October 29, 2015

beyond pink

As we navigate an ever-enlarging sea of pink each October, Breast Cancer Awareness Month stands out as one of healthcare’s marketing success stories. But beyond awareness, how has breast cancer treatment changed? Three ways:

  1. Personalized Screening: Most of the data used to determine mammogram screening recommendations is 30-40 years old, according to Laura Esserman, MD, MBA, Director of the Breast Cancer Center at University of California, San Francisco. So recommendations vary. The American College of Obstetricians and Gynecologists still recommends screening at age 40. The American Cancer Society just raised its recommended starting age from age 40 to age 45. Meanwhile, the U.S. Preventive Task Force has recommended since 2009 that screening mammograms begin at age 50.  Faced with these conflicting guidelines, physicians are partnering with their patients to make more personalized decisions. If a woman has a strong family history of breast cancer, or influential personal experience with it, they may begin screening earlier. Conversely, if they want to avoid unnecessary follow-up biopsies and treatment following a false-positive reading, they may delay longer.
  2. Cancer: Big C or Little c? Not all cancers require the typical course of surgery + chemotherapy + radiation. Every woman has a unique biological risk and a unique tolerance for aggressive treatment. In breast cancer treatment, less may in fact be more. As a recent Time article explores, this is not an easy message to digest for many physicians. For example, a 2004 study of women over age 70 with early-stage breast cancer showed no additional benefit of radiation over surgery and chemotherapy alone. Regardless, 10 years later there was only a 7% decrease in the number of these women receiving radiation. Similarly, while the number of women dying from breast cancer has stayed relatively constant over the last 13 years, women’s perceived risk has increased due to effective awareness campaigns.
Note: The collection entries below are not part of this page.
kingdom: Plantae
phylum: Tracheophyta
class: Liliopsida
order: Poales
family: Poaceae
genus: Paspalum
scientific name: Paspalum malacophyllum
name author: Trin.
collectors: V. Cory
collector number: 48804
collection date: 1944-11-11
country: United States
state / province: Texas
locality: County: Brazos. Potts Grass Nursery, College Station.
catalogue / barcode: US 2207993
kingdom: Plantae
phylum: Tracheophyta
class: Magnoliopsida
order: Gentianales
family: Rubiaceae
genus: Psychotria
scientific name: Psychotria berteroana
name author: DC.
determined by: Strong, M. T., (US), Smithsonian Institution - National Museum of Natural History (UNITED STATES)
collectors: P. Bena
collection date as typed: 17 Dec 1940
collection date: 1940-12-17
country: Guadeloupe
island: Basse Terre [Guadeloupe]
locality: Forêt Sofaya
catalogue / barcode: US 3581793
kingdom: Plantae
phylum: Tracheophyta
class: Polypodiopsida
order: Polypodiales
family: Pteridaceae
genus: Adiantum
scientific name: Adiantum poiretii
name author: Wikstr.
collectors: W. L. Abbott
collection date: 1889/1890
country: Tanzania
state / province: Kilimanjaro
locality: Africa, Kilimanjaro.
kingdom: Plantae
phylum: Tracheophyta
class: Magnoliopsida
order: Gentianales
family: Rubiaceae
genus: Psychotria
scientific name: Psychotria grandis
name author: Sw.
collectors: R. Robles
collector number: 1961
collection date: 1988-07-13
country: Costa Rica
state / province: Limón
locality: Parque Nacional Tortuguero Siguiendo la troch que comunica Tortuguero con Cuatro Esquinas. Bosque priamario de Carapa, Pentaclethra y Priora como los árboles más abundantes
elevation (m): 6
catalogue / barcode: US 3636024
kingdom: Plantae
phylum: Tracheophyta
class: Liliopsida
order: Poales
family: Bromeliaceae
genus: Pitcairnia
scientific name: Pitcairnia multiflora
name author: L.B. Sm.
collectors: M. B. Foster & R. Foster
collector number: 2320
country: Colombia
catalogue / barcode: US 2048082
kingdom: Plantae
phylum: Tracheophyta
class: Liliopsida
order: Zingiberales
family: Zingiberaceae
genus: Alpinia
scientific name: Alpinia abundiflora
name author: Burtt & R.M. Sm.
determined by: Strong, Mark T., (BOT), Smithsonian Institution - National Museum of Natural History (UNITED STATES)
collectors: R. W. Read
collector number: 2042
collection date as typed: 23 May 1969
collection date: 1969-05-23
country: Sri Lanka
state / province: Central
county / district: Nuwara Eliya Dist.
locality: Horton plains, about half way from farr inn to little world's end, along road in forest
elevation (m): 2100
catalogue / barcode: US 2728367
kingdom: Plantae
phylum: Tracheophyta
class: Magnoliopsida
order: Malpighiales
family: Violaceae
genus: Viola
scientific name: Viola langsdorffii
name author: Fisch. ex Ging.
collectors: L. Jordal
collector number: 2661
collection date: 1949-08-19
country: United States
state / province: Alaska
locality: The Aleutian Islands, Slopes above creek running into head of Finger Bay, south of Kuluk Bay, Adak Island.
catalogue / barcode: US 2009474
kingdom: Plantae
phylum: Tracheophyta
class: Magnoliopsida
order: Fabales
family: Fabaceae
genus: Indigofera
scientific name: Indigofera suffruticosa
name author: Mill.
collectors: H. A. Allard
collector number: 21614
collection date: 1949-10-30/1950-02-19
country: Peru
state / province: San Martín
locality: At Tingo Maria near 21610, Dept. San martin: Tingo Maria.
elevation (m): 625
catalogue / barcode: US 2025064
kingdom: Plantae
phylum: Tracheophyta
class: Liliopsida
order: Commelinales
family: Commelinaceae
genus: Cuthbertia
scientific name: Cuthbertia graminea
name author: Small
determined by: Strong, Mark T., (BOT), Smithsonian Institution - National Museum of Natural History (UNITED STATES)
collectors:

But not all breast cancers require treatment. New research indicates that women with Stage 0 breast cancer have a 20-year mortality risk of 3.3%—whether or not they receive treatment. Thanks to routine screening, Stage 0 cancers now represent almost 25% of those diagnosed. Experts are calling for a policy of active surveillance for cancers like these. Ironically, as screening leads them to find more cancers, the evidence demands that doctors do less about them. As Dr. Esserman summarizes, “How wonderful if we can learn how to do less for women.” That means treating “little c” cancers more as early-stage chronic diseases than life-threatening emergencies.
  3. Putting Quality of Life First: Survival might not be an achievable outcome. But continued quality of life is. By treating the whole person, not just the disease, providers can make breast cancer treatment successful for every woman, regardless of the ultimate outcome. So they are leaving the celebration of breast cancer survivors to external organizations, and focusing on making every potential outcome an empowered and peaceful one. It starts with involving patients in choosing a doctor and hospital. A recent PriceWaterhouse Coopers survey indicates 77% and 83% of patients want to be involved in these respective decisions(PDF). Then it means clearly presenting all treatment options and recommendations, which 81% of patients feel is extremely important.

Breast cancer care is no longer one-size-fits-all. Screening, treatment, and quality of life have all become individualized decisions: one woman, one care plan.